Sin desmerecer ninguna de sus novelas anteriores -sobre todo
El paraíso tres veces al día y
La burla del tiempo - es probable que
No hay que mirar a los muertos sea la mejor narración que Mauricio Electorat haya escrito hasta la fecha. Compacta, densa, dotada de un estilo con múltiples recursos, pero depurado, es además, muy entretenida y tratándose de una historia compleja, como es habitual en el escritor, la seguimos como si fuera un buen thriller y la cerramos con la sensación de que no falta nada, aunque, en el fondo, falta todo, pues la malograda búsqueda de Milan Petrovic, el protagonista, es una persecución existencial en procura de una verdad tal vez imaginaria, tal vez real en medio de un mundo que se cae a pedazos.
Electorat es un escritor pesimista, desencantado -o quizá habría que decir que esos son los rasgos de sus personajes- poco dado a las soluciones fáciles y
No hay que mirar... está lejísimos de ser una excepción ante tales estados de ánimo, porque podría ser la más lúgubre de sus ficciones. Milan regresa a Santiago desde París con la ostensible finalidad de asistir a los últimos días en la vida de su padre, aunque también parece evidente que quiere reencontrarse con su hermana María, con su hermano Vladimir y con otra serie de parientes o amigos a quienes conoció durante los tiempos de la dictadura, cuyo peso, 20 años o más después del retorno a la democracia, sigue como un estigma al héroe: estuvo preso, salió en libertad gracias a un primo lejano, sus progenitores tuvieron que refugiarse en la embajada de Francia tras el golpe, en fin, sufrió la diáspora del exilio y, como muchos, lo pasó muy mal y ahora, en la cincuentena, las cosas son harto peores. El Chile que lo recibe es un lugar horrible, desvencijado, miserable, sin posibilidad de redención, aun cuando, si las escasas descripciones topográficas son convincentes de esta fealdad, todo ello no es sino el reflejo de lo que pasa en la conciencia de Milan. Y aquí está lo terrible, debido a que no hay ningún motivo para que el narrador en primera persona se sienta en paz consigo mismo. El pasado se hace presente en cada instante, las personas, en especial la madre, los primeros amores, los compañeros de colegio, se le aparecen una y otra vez en medio de su deambular por calles que hoy son un desastre; en fin, el viaje de Milan, fuera de ser un descubrimiento de hechos que habría preferido olvidar, resulta, asimismo, una empresa de autodestrucción.

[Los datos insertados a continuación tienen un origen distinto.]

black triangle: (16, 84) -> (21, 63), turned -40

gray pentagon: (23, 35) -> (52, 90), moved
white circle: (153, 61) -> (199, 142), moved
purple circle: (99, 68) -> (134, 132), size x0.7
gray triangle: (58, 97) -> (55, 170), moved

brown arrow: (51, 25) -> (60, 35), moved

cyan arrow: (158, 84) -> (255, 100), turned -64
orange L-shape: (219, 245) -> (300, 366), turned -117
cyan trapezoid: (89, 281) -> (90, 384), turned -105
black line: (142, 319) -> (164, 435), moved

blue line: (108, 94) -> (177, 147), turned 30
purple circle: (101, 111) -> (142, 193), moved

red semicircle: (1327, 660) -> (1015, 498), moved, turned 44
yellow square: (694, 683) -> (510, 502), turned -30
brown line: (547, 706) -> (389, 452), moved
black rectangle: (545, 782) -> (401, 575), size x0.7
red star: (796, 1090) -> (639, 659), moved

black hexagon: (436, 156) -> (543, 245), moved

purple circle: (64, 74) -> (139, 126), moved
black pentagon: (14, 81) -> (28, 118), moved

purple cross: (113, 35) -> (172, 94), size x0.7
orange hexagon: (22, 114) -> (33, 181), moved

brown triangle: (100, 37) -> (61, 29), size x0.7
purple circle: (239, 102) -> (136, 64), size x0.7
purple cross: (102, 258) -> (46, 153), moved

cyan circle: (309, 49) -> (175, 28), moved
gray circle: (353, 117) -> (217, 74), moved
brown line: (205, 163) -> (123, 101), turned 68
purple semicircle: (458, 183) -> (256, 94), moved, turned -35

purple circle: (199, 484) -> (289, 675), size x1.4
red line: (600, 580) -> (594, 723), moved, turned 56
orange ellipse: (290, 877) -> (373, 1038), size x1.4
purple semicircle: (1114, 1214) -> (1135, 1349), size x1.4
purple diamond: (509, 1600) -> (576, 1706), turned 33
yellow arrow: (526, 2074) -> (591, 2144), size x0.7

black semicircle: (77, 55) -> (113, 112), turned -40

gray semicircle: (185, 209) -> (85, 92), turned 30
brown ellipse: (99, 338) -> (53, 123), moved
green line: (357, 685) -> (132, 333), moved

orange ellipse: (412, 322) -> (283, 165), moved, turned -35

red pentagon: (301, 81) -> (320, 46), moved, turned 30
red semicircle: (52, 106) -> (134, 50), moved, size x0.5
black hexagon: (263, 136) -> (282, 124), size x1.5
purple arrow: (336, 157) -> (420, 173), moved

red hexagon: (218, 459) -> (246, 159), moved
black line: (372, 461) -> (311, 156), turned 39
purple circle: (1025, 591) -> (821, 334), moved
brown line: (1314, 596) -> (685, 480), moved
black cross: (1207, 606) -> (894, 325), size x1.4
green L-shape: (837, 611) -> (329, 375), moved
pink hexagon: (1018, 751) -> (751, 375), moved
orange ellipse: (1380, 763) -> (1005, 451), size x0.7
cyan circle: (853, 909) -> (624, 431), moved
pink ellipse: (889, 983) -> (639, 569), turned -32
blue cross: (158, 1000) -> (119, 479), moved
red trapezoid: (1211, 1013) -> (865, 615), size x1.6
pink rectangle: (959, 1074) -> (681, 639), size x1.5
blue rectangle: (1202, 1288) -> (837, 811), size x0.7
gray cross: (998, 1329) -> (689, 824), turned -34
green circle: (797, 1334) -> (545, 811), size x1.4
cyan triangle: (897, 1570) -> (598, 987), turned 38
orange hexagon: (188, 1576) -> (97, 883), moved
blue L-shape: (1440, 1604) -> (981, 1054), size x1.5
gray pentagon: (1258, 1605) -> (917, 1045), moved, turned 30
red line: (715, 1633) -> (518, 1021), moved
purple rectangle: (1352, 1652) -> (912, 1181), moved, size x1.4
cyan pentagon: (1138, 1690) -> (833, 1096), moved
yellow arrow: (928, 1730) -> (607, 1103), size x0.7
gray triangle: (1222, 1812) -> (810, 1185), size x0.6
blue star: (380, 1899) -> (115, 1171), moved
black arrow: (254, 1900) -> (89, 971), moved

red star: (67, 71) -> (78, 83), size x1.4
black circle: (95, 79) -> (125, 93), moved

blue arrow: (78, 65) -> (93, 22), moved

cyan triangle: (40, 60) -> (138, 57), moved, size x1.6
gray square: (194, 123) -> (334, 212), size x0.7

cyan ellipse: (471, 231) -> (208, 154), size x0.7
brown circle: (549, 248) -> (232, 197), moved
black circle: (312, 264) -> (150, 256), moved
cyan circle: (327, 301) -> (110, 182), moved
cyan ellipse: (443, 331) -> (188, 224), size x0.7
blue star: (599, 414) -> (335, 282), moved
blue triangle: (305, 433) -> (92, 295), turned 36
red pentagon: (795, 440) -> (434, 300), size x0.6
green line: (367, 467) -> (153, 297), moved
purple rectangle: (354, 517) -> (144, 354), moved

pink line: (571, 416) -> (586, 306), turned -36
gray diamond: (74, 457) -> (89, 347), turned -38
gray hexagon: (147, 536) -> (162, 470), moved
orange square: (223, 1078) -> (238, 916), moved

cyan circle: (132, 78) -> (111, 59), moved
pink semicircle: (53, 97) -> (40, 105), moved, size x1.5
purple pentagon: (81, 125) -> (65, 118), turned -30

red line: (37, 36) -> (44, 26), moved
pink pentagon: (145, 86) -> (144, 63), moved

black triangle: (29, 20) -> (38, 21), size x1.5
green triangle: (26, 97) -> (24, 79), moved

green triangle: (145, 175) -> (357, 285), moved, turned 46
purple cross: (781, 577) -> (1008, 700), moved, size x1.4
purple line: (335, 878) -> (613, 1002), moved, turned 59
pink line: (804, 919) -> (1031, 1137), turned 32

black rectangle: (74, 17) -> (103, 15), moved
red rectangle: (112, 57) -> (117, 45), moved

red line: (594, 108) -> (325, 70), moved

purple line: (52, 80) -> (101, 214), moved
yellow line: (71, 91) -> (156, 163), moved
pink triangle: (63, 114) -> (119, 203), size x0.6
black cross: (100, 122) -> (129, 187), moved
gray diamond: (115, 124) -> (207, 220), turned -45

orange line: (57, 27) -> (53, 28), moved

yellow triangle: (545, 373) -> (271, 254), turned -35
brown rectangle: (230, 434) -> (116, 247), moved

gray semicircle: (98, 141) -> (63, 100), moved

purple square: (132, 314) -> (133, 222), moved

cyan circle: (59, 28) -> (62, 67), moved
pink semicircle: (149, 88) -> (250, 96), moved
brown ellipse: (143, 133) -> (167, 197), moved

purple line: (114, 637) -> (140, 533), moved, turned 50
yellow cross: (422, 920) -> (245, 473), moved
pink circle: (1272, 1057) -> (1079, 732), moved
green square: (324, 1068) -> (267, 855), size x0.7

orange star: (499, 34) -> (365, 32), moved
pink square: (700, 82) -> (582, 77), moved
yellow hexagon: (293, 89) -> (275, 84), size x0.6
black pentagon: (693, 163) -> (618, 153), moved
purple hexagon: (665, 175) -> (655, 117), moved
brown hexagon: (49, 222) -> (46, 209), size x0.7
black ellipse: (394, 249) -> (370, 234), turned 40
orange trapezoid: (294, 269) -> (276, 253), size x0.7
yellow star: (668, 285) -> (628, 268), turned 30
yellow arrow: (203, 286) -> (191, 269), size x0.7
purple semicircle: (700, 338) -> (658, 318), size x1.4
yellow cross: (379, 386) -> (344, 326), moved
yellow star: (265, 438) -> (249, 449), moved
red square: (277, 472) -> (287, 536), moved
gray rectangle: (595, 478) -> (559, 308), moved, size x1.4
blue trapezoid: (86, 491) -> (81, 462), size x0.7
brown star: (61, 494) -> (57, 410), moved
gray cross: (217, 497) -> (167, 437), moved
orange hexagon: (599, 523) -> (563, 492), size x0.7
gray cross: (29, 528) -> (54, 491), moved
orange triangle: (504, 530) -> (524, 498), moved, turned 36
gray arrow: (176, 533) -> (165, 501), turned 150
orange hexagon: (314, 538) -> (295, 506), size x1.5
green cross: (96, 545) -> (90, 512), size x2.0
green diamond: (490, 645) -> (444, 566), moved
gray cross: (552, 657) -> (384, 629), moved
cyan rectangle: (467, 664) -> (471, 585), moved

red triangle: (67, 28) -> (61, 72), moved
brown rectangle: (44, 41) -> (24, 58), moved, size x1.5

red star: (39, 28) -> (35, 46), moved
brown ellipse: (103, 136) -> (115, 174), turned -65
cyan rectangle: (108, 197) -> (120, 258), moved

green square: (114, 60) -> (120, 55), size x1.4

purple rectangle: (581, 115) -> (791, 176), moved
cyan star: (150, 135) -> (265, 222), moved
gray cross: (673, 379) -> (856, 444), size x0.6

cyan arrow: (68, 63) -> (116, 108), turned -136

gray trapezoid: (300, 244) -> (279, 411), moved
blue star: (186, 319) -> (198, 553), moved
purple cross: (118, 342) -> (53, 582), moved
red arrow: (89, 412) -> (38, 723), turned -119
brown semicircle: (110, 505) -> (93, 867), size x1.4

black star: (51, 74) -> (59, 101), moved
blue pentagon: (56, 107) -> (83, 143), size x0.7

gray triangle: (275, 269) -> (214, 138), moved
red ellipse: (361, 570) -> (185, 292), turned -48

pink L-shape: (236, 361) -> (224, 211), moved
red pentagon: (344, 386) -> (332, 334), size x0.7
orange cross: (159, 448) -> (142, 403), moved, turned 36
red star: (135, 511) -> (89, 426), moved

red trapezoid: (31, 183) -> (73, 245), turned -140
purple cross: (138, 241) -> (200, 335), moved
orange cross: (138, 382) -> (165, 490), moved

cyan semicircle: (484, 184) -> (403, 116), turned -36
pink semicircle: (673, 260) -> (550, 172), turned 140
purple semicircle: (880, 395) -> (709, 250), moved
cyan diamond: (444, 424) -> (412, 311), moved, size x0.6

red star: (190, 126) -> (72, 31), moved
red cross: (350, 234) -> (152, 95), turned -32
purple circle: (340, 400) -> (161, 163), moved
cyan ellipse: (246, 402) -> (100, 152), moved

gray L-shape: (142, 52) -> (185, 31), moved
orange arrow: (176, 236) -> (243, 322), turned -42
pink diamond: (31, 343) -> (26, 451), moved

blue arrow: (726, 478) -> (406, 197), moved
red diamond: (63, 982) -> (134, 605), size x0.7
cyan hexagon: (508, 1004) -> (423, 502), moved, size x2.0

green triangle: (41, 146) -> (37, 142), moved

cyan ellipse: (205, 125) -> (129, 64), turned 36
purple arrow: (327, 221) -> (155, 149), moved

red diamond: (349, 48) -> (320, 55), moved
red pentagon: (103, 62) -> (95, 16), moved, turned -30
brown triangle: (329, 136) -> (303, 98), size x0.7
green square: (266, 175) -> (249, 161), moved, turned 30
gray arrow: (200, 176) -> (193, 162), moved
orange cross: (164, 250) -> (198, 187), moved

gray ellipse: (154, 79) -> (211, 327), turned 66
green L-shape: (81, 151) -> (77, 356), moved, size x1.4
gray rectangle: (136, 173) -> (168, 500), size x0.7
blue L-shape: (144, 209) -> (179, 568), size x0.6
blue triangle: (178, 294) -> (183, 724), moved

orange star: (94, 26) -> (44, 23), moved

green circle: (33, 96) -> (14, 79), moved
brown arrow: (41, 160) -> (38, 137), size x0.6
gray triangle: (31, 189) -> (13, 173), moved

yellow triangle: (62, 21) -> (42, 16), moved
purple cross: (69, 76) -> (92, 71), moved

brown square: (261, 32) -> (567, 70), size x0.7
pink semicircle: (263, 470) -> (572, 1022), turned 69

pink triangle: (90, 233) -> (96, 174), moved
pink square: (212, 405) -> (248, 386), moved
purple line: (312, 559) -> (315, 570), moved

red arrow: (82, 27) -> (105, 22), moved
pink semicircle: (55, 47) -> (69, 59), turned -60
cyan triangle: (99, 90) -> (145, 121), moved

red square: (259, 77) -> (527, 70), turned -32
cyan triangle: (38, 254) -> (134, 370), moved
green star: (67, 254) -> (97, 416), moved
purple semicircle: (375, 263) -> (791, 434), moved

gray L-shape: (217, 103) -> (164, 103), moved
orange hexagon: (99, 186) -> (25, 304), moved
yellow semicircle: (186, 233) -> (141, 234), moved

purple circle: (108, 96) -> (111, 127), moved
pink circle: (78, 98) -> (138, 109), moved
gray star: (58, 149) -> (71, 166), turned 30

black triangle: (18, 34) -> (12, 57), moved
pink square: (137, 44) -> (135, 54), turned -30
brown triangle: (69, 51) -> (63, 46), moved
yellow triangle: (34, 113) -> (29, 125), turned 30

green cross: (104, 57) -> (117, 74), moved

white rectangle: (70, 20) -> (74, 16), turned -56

Escrita en breves capítulos, basados en diálogos, sin excepción fluidos, espontáneos, inteligentes,
No hay que mirar... es, aparte de lo ya dicho, un triunfo de técnica narrativa. Las secciones más importantes, más interesantes y vívidas son los encuentros entre Milan y María, en la actualidad convertida en una dama que ejerce un oficio, digamos, poco respetable, y aquellos con Vladimir, quien, por el contrario, es un exitoso y próspero abogado. Además, claro, están los malentendidos con el padre agónico, quien lo desconoce o bien le pide que le lea poemas de Neruda, lo que se convierte en pretexto para citar a Armando Rubio -de un texto suyo proviene el nombre del volumen-, Gonzalo Rojas, Parra y otro sinfín de poetas; todo ello está compuesto con absoluta naturalidad, sin afectación y con entera justificación argumental: Davor Petrovic, el jefe de familia, solo leía versos, en tanto su esposa era únicamente aficionada a las grandes novelas. Milan, el único con propensiones literarias, salió un fabricante de relatos policiales de tercera calidad escritos en francés y ocasionalmente traducidos al español. Y tanto Vladimir como Davor los han leído y se han desternillado con ellos. A Milan, en lugar de molestarle, esto le da lo mismo, porque pasa por una fase en que todo le da lo mismo, ya que, en realidad, si no va al despeñadero, está a punto de hacerlo.
A pesar de lo dicho, y posiblemente aquí esté la gracia suprema de esta intriga tan bien contada,
No hay que mirar... se aleja del discurso panfletario, de la condena a la situación vigente o de lo que sea que hoy se critica y se vitupera sin cesar. Electorat es, desde luego, un autor dotado de una intensa preocupación política, si bien ella se desarrolla, como ocurre en las buenas manifestaciones literarias, en el alma y el cuerpo de los actores y no en la diatriba fácil o el discurso de las consignas, salvo para sacarlas a colación con el fin de mostrar la vacuidad de ellas. Así, esta narración se convierte en algo hoy por hoy muy extraño: una fábula moral y una trama sin reparos.
Escrita en breves capítulos, basados en diálogos, sin excepción fluidos, espontáneos, inteligentes, "No hay que mirar a los muertos" es, aparte de lo ya dicho, un triunfo de técnica narrativa.